Supplied records
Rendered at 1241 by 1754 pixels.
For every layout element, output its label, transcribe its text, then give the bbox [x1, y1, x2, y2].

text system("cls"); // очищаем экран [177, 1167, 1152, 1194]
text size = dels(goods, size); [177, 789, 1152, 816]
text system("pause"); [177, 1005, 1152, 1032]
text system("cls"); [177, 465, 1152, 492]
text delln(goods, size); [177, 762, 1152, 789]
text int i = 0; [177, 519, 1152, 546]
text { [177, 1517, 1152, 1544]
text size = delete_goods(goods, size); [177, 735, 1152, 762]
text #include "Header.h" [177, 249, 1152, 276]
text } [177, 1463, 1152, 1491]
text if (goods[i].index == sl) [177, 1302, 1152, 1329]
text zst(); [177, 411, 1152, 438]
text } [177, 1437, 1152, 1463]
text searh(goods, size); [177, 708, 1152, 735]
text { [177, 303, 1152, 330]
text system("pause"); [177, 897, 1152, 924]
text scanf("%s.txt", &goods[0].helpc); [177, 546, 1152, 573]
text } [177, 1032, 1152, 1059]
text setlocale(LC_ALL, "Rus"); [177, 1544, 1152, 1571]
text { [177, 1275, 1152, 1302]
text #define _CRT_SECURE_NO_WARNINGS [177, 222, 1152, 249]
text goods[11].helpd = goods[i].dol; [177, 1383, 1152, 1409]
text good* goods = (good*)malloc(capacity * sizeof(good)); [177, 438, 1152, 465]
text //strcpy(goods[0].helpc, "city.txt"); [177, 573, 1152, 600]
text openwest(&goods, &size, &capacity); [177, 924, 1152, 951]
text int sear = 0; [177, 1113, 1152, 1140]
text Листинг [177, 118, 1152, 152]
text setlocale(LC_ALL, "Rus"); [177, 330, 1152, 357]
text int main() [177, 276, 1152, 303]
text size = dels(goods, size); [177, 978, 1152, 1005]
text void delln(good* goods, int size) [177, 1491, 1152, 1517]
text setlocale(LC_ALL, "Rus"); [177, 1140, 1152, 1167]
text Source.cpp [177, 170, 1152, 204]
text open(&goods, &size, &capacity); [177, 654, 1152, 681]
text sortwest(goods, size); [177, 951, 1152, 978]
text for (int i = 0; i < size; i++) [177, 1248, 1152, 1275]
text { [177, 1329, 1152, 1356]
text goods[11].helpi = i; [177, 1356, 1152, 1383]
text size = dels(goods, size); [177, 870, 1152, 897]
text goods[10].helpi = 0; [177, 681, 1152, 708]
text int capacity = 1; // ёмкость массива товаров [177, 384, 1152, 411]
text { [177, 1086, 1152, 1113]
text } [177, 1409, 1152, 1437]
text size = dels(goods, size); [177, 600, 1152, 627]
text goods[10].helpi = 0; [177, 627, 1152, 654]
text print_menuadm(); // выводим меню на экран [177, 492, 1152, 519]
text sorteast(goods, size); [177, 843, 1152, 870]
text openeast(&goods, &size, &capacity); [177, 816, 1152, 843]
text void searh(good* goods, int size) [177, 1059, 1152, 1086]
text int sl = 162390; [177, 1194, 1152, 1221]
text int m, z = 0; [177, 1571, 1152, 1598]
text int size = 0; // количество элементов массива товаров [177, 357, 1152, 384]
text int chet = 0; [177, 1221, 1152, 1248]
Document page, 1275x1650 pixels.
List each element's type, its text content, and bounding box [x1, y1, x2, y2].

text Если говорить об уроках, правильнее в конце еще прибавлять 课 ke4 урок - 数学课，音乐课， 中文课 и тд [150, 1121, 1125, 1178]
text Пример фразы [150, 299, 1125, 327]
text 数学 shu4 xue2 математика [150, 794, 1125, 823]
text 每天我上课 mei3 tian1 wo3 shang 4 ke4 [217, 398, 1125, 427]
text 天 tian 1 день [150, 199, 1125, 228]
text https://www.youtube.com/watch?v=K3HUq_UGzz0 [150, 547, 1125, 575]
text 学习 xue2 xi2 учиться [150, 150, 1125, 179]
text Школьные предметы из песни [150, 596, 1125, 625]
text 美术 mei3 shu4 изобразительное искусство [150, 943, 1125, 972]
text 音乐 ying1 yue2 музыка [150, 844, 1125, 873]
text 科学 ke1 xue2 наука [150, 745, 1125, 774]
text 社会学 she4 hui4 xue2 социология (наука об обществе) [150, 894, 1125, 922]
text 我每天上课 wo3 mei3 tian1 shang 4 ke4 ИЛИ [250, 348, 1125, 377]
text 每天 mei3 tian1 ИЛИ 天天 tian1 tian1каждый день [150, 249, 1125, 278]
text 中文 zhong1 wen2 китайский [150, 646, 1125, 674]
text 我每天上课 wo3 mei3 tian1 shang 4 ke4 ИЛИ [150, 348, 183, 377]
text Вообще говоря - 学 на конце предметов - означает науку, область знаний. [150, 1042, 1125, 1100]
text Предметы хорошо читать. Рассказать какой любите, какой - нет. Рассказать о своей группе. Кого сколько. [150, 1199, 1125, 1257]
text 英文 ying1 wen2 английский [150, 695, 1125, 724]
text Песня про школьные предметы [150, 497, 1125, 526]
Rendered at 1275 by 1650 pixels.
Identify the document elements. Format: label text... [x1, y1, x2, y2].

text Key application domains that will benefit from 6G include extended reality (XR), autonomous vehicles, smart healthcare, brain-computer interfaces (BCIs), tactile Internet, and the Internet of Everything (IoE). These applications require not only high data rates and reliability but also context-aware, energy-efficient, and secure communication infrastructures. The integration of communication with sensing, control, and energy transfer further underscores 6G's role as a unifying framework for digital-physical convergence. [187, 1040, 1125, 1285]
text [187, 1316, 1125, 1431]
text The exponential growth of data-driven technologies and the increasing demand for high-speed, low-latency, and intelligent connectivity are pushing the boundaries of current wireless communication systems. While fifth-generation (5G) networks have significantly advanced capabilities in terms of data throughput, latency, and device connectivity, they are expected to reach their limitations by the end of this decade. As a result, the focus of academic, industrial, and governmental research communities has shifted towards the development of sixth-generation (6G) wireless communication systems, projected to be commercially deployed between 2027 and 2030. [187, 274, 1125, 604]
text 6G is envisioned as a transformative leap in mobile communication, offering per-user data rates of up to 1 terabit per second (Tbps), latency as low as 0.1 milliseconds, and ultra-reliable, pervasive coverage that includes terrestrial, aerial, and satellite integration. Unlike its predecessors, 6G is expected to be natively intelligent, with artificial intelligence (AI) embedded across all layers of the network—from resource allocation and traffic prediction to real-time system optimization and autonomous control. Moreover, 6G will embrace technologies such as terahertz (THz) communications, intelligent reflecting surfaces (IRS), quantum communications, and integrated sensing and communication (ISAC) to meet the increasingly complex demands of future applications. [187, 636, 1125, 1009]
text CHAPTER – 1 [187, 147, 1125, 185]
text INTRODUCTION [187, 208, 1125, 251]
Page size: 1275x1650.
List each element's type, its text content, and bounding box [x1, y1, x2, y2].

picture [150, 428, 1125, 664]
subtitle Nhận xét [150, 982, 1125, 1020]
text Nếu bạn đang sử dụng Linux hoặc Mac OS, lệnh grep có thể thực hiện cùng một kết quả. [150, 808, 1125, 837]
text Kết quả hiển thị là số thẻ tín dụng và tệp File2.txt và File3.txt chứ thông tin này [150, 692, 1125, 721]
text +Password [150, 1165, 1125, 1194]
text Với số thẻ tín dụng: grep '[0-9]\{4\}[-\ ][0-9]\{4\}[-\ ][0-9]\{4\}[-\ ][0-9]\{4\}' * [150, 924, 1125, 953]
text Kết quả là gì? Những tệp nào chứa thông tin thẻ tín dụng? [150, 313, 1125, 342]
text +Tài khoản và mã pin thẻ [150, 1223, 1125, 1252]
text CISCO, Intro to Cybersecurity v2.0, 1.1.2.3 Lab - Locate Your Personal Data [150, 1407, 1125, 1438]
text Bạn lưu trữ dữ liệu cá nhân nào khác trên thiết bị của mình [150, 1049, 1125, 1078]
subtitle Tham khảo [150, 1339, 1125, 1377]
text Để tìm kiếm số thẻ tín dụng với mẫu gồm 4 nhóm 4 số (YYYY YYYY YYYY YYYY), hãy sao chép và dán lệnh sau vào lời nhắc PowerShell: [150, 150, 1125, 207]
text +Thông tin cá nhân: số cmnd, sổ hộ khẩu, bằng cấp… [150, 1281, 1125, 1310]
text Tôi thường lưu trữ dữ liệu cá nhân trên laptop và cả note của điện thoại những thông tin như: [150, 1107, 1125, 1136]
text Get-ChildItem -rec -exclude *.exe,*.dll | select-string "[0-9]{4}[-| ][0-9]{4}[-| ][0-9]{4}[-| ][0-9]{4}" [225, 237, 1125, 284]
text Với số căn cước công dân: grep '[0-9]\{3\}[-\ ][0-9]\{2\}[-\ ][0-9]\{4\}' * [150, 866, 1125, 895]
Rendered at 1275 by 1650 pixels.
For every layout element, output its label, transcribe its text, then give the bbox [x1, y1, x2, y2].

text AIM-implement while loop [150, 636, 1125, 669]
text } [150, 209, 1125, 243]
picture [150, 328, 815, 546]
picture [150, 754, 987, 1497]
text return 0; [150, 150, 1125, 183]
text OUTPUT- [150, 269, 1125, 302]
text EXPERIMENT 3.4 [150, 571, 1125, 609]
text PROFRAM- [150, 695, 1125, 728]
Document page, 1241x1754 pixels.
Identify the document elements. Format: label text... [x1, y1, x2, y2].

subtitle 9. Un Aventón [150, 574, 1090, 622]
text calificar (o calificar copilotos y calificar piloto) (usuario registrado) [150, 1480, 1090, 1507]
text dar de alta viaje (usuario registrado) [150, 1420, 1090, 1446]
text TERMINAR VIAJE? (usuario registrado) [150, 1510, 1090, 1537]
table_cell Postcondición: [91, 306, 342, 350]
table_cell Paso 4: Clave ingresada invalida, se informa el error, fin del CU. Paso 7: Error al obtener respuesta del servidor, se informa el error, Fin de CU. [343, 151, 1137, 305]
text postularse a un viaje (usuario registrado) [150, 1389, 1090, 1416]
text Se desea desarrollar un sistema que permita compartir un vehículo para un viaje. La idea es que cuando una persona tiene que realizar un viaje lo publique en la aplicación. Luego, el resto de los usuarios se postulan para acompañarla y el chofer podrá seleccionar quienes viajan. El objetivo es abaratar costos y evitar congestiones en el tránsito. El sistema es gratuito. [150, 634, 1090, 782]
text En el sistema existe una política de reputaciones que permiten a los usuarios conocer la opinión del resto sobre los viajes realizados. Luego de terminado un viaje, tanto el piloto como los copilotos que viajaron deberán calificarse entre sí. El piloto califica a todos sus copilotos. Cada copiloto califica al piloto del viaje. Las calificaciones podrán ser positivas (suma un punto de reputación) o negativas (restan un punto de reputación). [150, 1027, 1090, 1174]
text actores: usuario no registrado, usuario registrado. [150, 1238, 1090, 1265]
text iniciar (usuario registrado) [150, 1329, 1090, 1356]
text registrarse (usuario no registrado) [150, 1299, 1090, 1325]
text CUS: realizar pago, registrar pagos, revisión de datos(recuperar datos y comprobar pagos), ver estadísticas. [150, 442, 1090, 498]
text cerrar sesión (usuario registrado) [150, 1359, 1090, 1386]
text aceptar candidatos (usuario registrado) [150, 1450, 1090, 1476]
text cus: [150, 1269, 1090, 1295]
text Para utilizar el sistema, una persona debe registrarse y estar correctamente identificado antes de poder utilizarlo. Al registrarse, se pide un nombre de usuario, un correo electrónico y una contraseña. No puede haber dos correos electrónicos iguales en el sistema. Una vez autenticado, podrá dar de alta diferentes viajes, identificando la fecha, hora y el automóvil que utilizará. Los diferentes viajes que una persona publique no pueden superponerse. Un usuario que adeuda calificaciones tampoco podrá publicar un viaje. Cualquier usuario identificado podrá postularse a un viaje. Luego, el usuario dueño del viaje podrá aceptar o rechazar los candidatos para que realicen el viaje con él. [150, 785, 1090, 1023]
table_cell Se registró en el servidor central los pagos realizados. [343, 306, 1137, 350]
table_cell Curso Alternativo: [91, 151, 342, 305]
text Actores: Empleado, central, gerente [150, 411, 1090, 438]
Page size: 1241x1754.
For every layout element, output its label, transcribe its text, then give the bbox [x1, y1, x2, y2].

Instructions for the task
In the material, find each line with the word "trên" and list it.

Output for this task
text Bạn lưu trữ dữ liệu cá nhân nào khác trên thiết bị của mình [150, 1049, 1125, 1078]
text Tôi thường lưu trữ dữ liệu cá nhân trên laptop và cả note của điện thoại những thông tin như: [150, 1107, 1125, 1136]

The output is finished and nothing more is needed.